Problem to solve » Only lines holding the word "root" are needed; copy each of them from the material.

Data shown »
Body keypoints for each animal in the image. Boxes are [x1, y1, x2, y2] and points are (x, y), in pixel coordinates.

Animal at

==

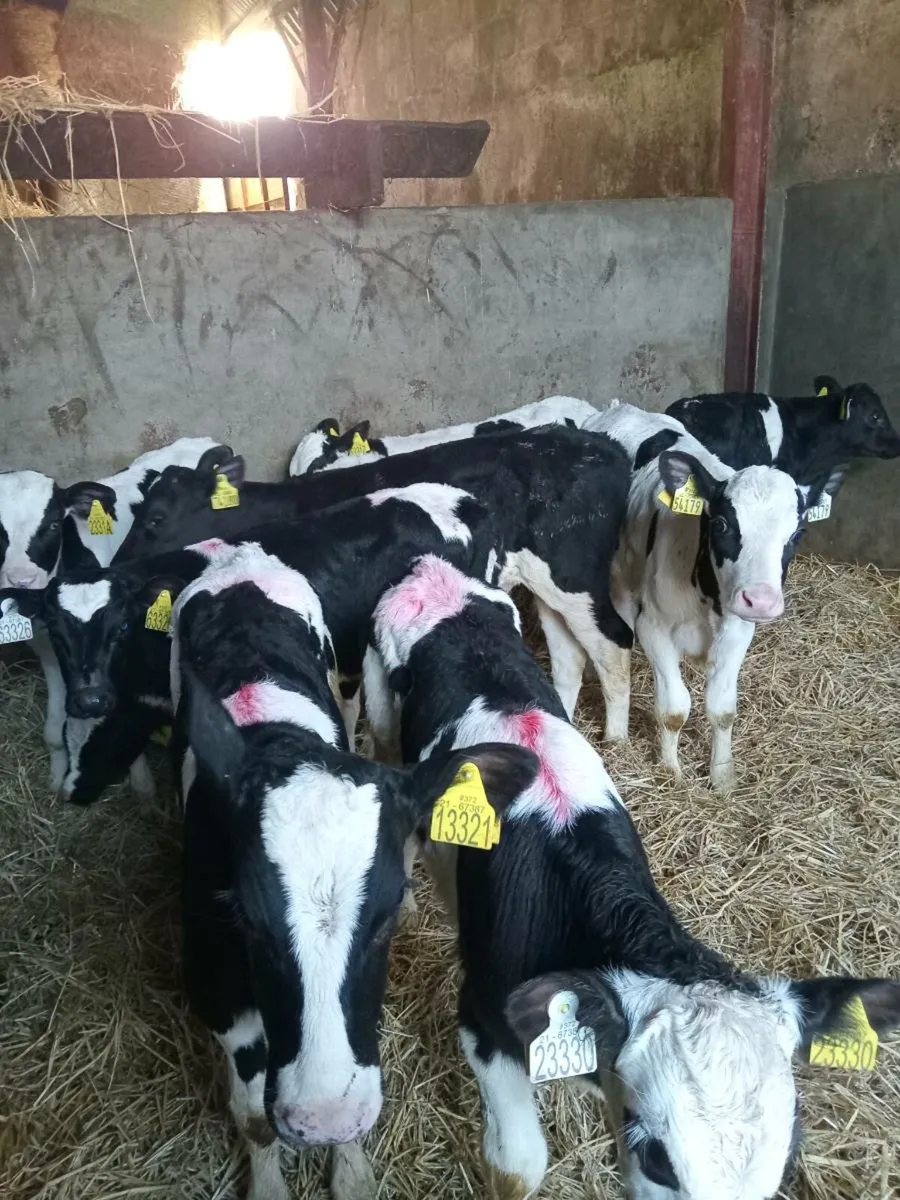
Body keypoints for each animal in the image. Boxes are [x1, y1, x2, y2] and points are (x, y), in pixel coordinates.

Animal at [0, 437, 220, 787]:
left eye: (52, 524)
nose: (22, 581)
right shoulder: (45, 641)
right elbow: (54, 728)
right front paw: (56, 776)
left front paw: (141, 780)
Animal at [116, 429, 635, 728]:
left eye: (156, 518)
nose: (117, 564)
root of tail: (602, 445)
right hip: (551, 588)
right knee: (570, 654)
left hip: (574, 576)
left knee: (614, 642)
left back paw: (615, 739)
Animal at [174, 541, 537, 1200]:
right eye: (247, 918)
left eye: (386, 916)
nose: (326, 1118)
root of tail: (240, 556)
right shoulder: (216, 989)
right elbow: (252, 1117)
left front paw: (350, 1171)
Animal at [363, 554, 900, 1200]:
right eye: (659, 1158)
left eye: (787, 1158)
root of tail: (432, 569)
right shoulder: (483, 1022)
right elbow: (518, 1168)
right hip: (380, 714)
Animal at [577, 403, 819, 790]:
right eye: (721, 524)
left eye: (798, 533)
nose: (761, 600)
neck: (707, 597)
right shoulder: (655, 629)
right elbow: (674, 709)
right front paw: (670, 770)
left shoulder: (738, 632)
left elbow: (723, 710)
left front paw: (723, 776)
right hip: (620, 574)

Response to this exercise »
root of tail: (602, 445)
root of tail: (240, 556)
root of tail: (432, 569)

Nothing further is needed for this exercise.